= Beginning of Section =

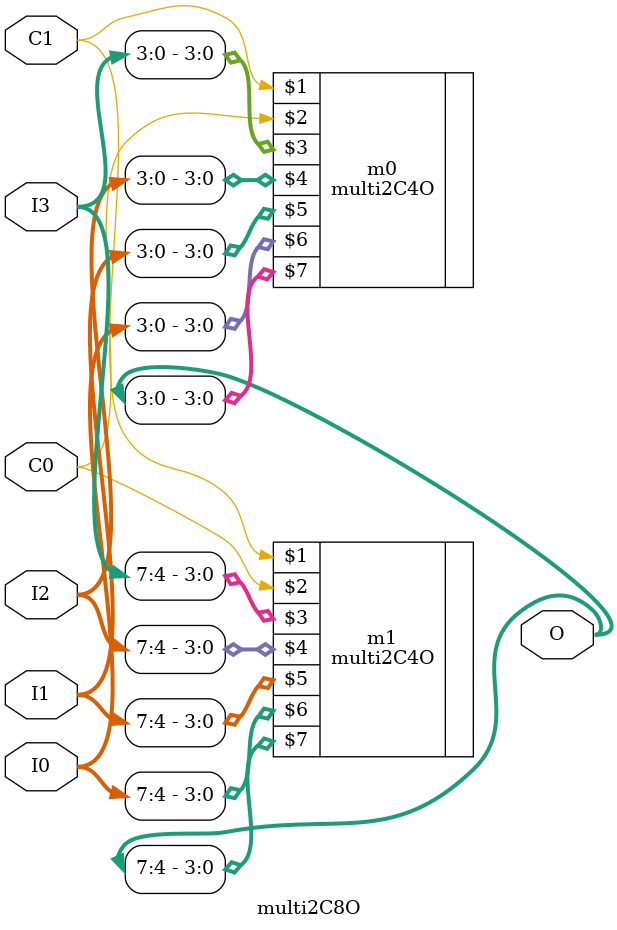
<source format=sv>
module multi2C8O (input logic C1, input logic C0, input logic [7:0] I3, 
	input logic[7:0] I2, input logic [7:0] I1, 
	input logic [7:0] I0, output logic [7:0] O);

	integer i;
	
	multi2C4O m0(C1,C0,I3[3:0],I2[3:0],I1[3:0],I0[3:0],O[3:0]);
	multi2C4O m1(C1,C0,I3[7:4],I2[7:4],I1[7:4],I0[7:4],O[7:4]);
	


endmodule
</source>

= End of Section =

REQUIREMENT ->
In the records above, some lines may contain the word "logic"; copy every one of them.

SOLUTION FOR THIS EXERCISE ->
module multi2C8O (input logic C1, input logic C0, input logic [7:0] I3, 
	input logic[7:0] I2, input logic [7:0] I1, 
	input logic [7:0] I0, output logic [7:0] O);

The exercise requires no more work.